▸ Work instructions:
Word for word, repeat the data; no picture should appear in the result.
======== Exercise data
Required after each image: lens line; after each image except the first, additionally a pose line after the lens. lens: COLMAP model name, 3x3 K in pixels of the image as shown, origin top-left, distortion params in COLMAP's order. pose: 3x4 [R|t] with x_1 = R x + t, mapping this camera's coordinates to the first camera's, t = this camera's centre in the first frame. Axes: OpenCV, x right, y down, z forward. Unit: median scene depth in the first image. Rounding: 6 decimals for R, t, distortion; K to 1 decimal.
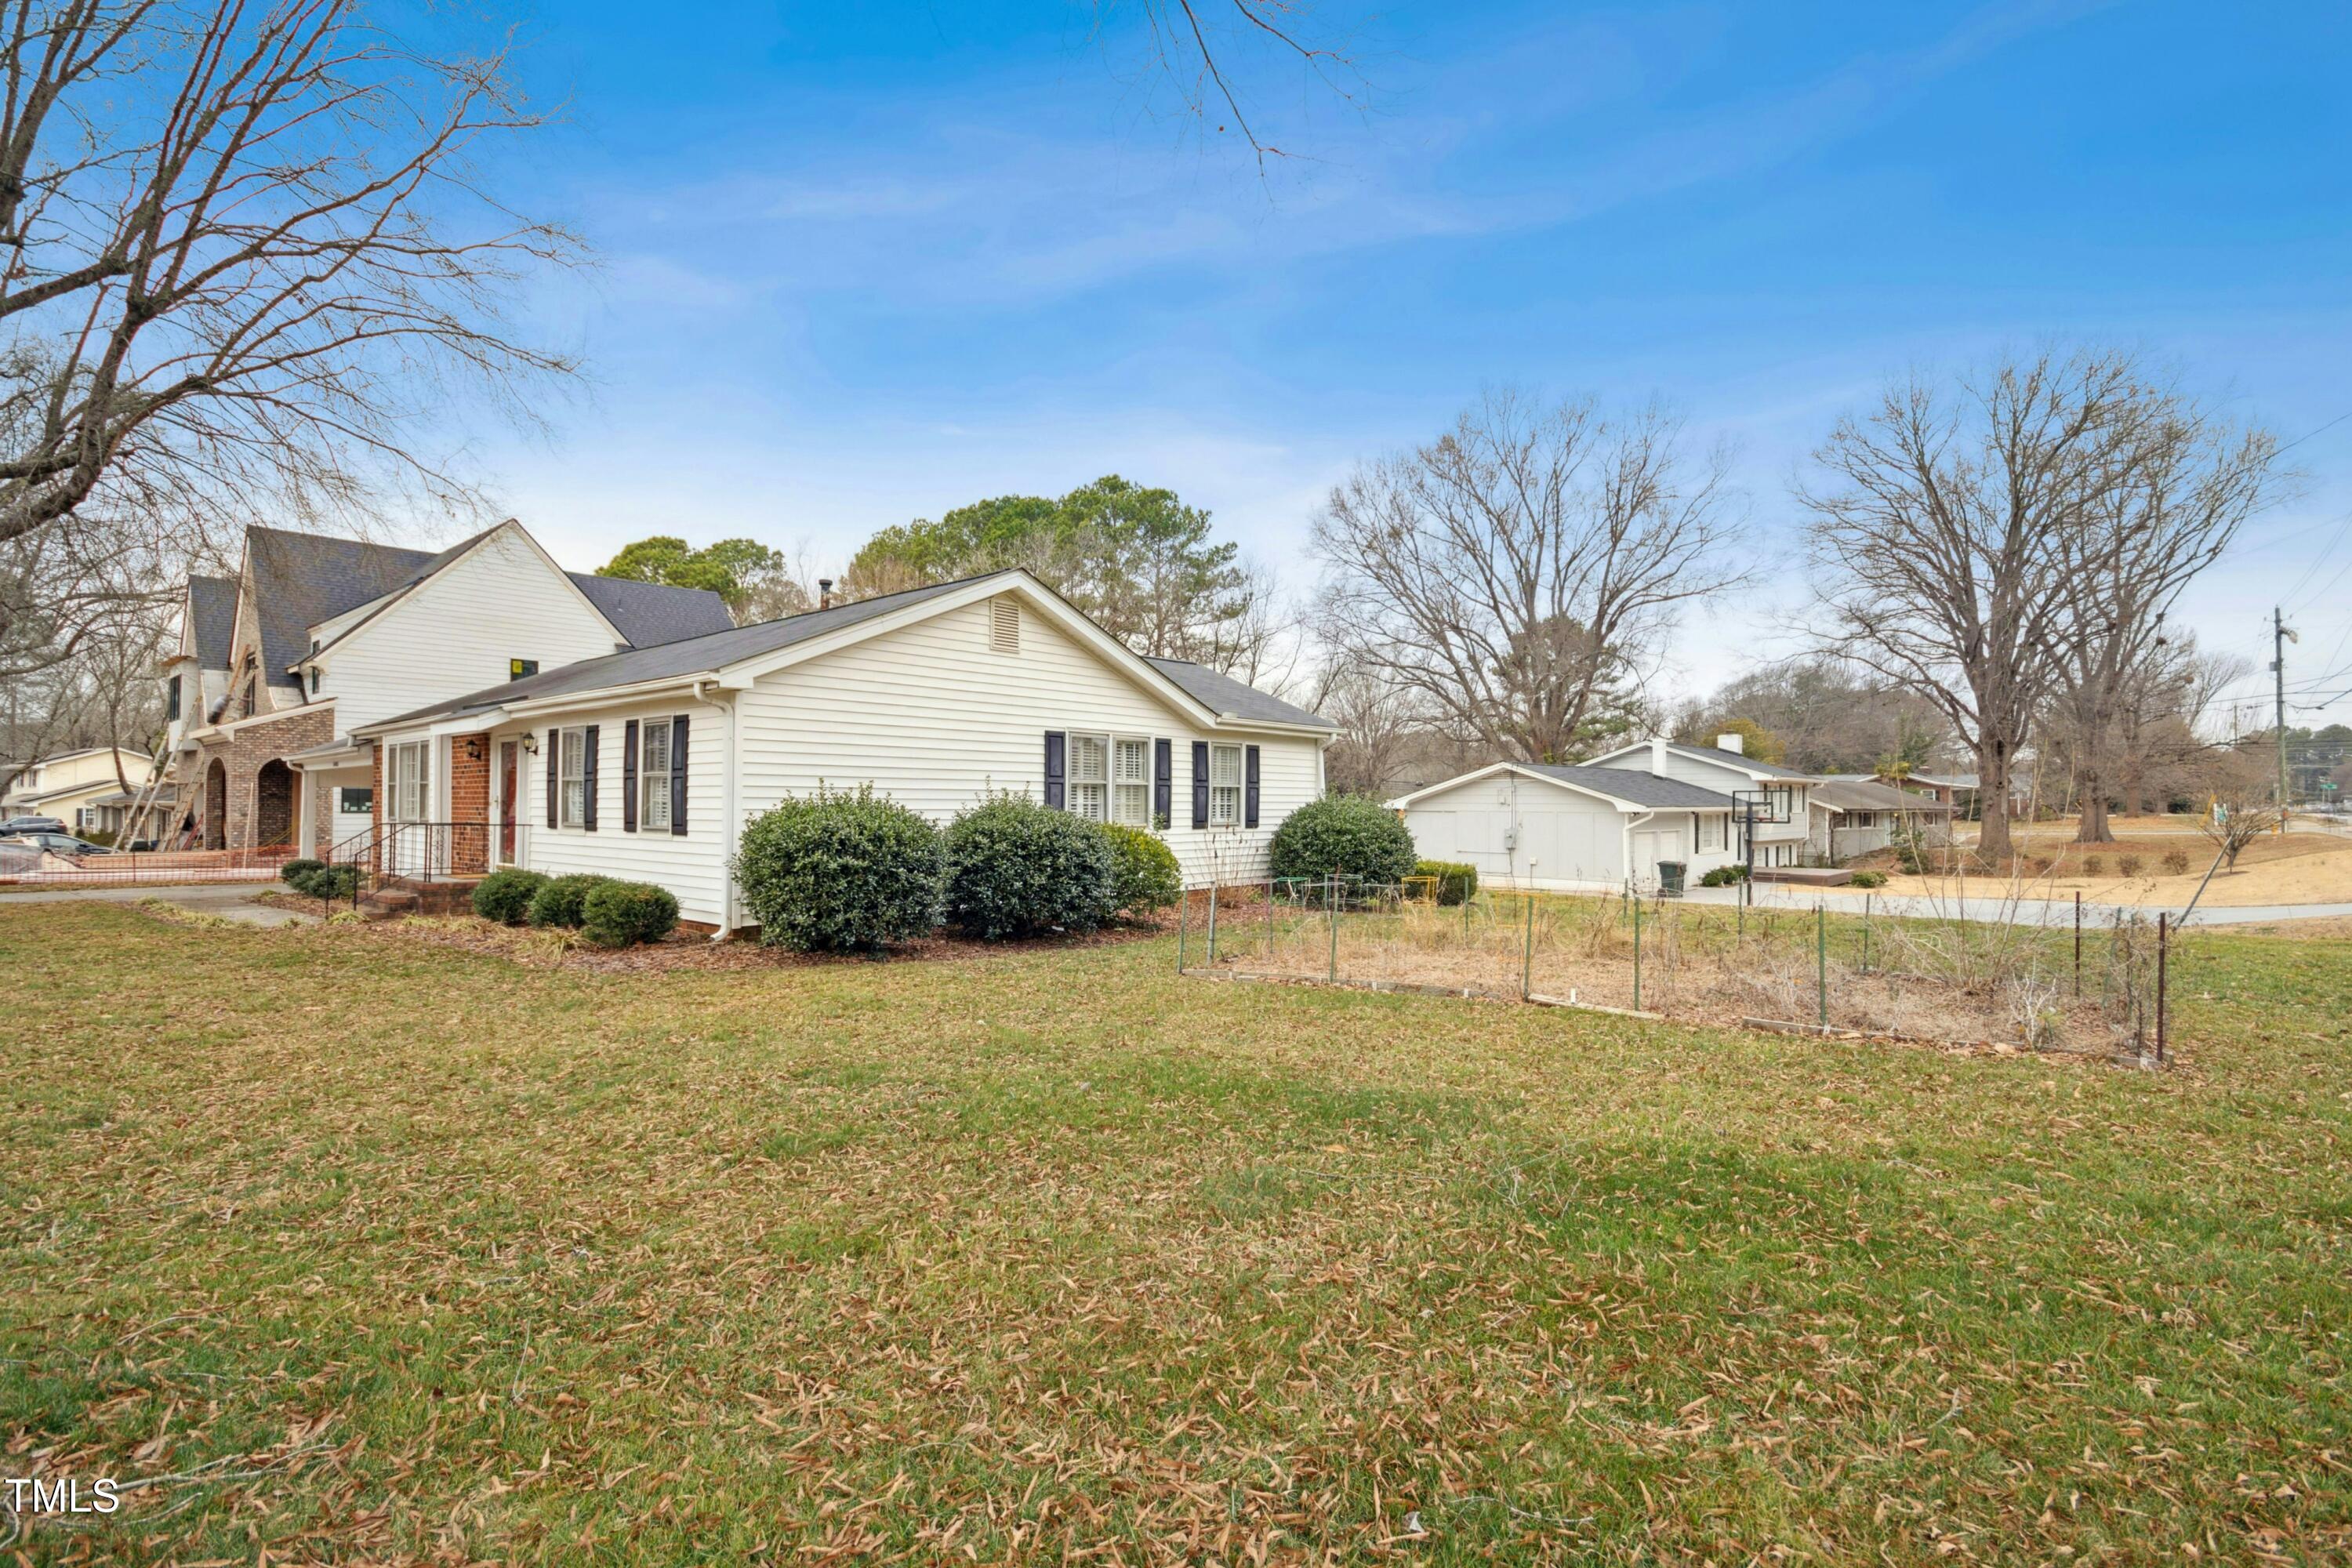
lens RADIAL K [[1127.9, 0, 1175.4], [0, 1127.9, 759.1], [0, 0, 1]] dist [-0.005209, -0.001140]
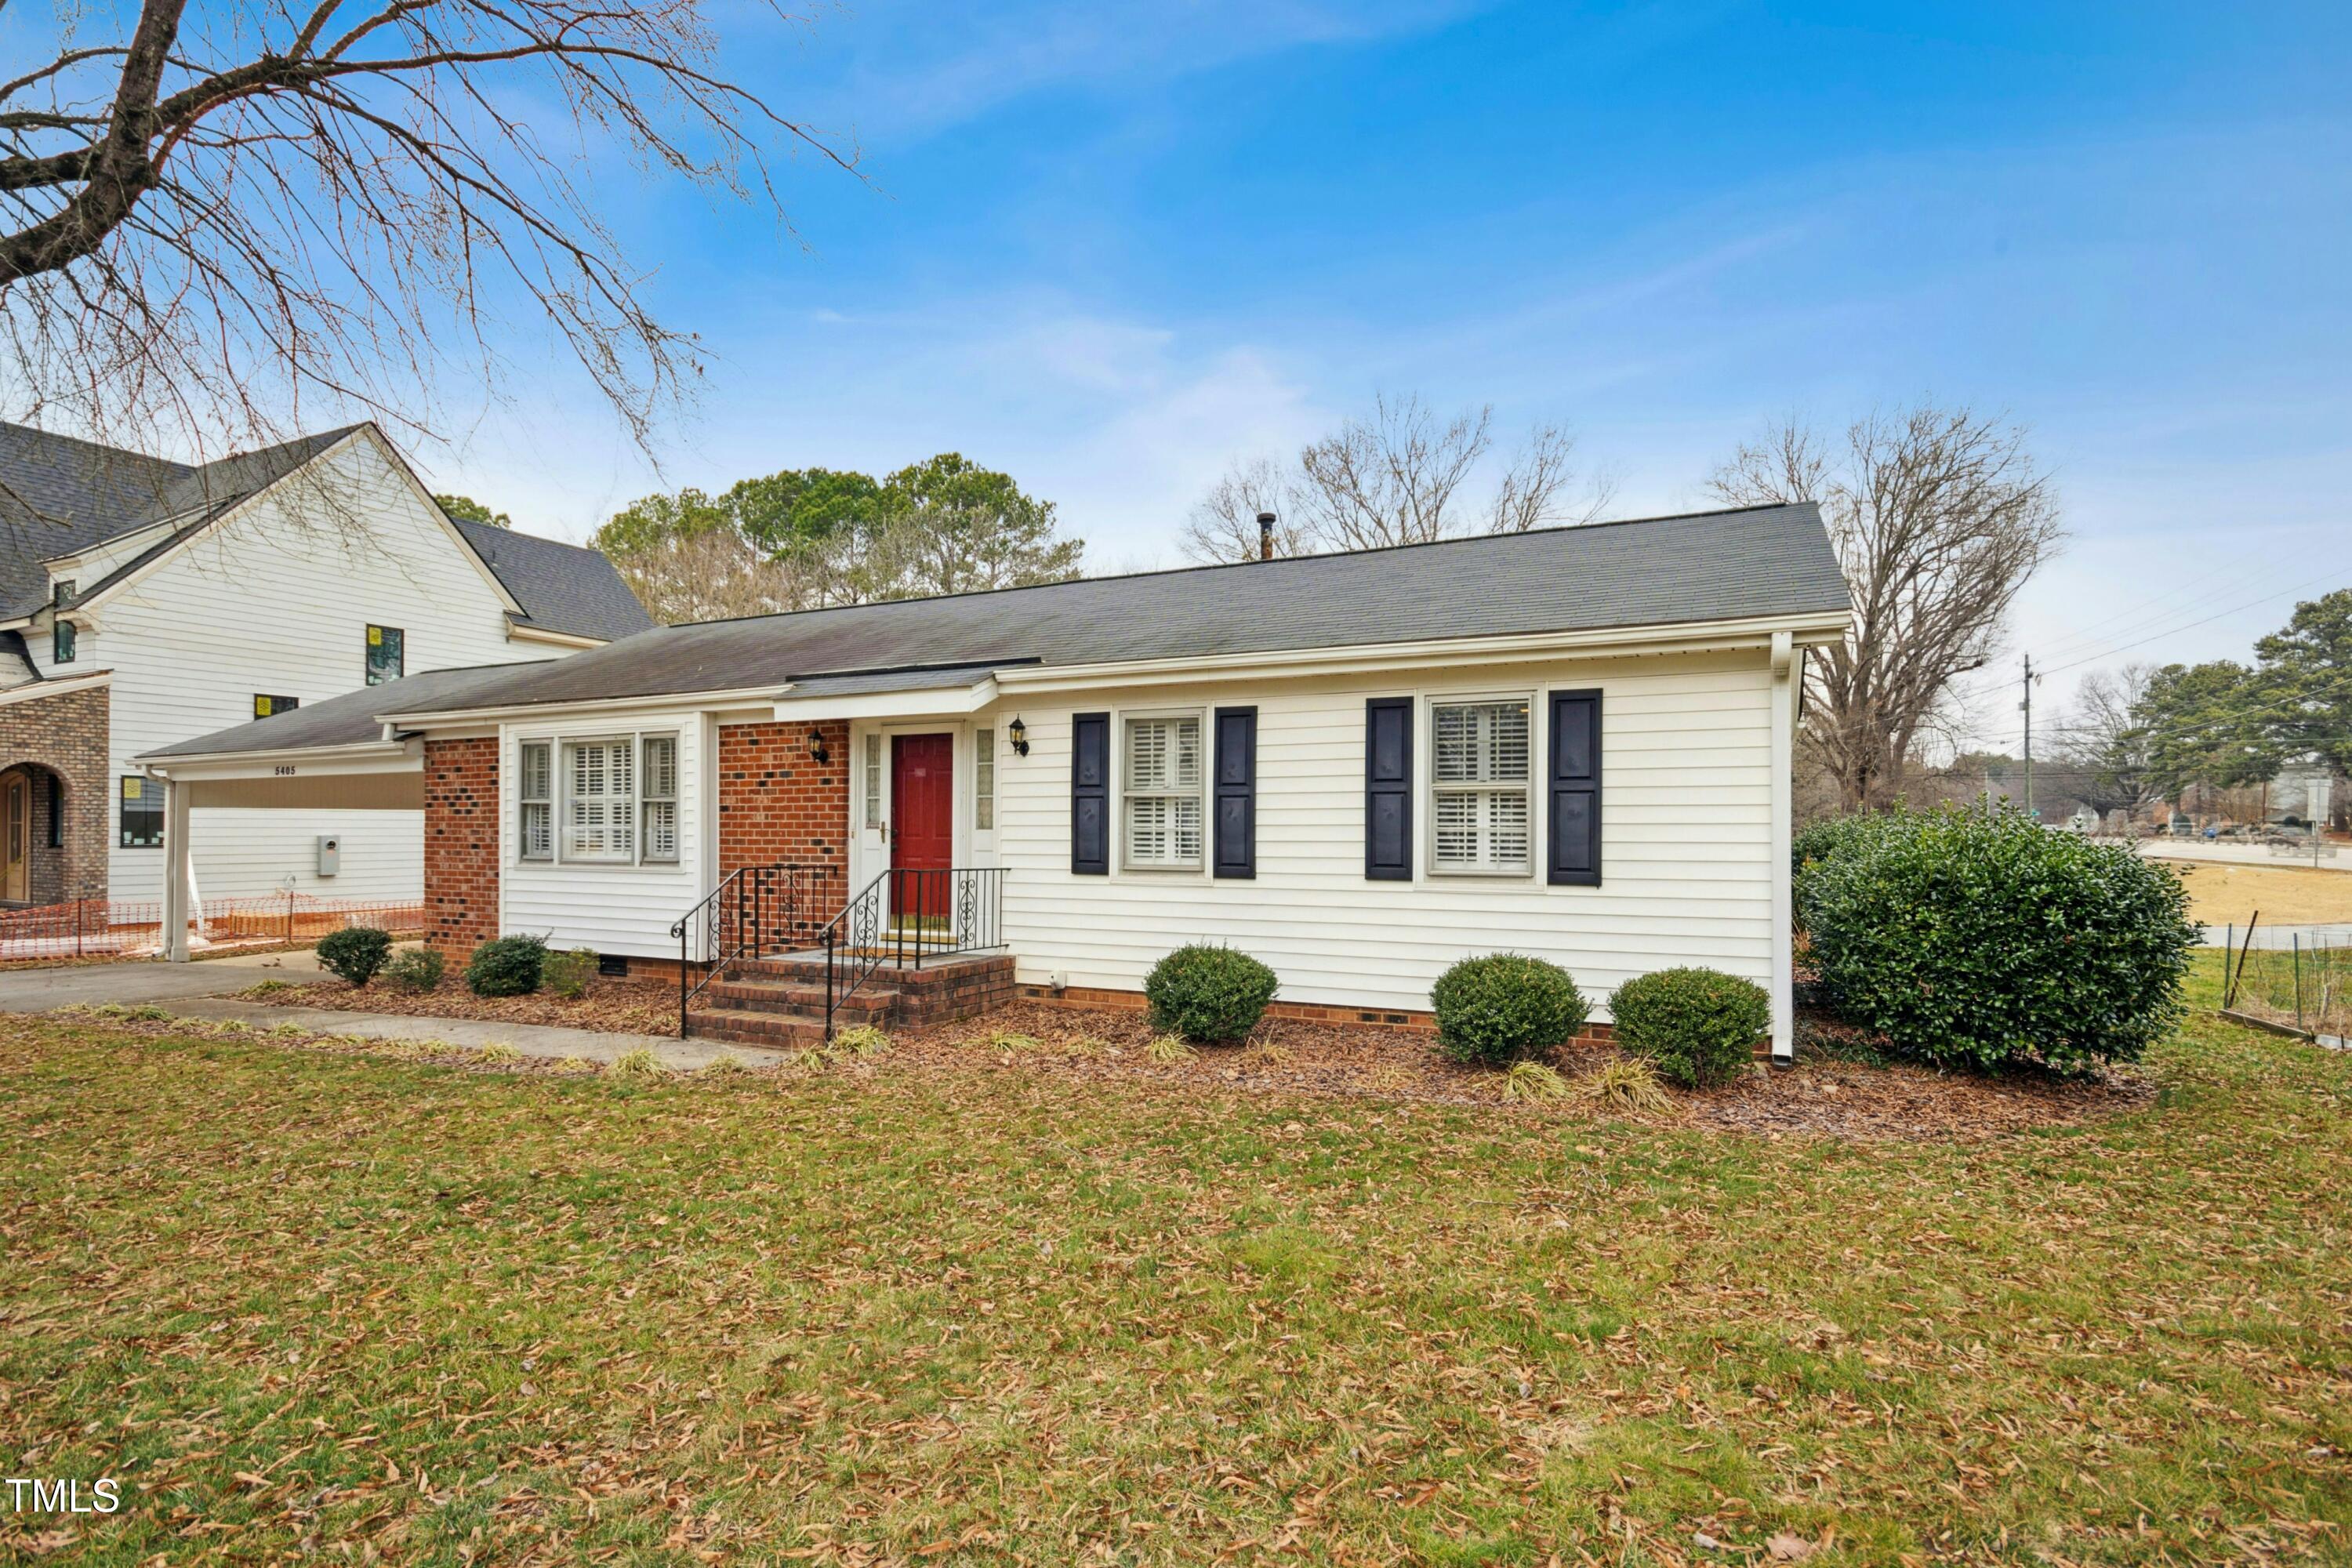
lens RADIAL K [[1185.9, 0, 1176.8], [0, 1185.9, 795.1], [0, 0, 1]] dist [0.000751, 0.000476]
pose [[0.963131, 0.005390, 0.268977, -0.180362], [-0.008065, 0.999928, 0.008838, 0.003331], [-0.268910, -0.010681, 0.963106, 0.093766]]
================
▸ Exercise result:
Required after each image: lens line; after each image except the first, additionally a pose line after the lens. lens: COLMAP model name, 3x3 K in pixels of the image as shown, origin top-left, distortion params in COLMAP's order. pose: 3x4 [R|t] with x_1 = R x + t, mapping this camera's coordinates to the first camera's, t = this camera's centre in the first frame. Axes: OpenCV, x right, y down, z forward. Unit: median scene depth in the first image. Rounding: 6 decimals for R, t, distortion; K to 1 decimal.
lens RADIAL K [[1127.9, 0, 1175.4], [0, 1127.9, 759.1], [0, 0, 1]] dist [-0.005209, -0.001140]
lens RADIAL K [[1185.9, 0, 1176.8], [0, 1185.9, 795.1], [0, 0, 1]] dist [0.000751, 0.000476]
pose [[0.963131, 0.005390, 0.268977, -0.180362], [-0.008065, 0.999928, 0.008838, 0.003331], [-0.268910, -0.010681, 0.963106, 0.093766]]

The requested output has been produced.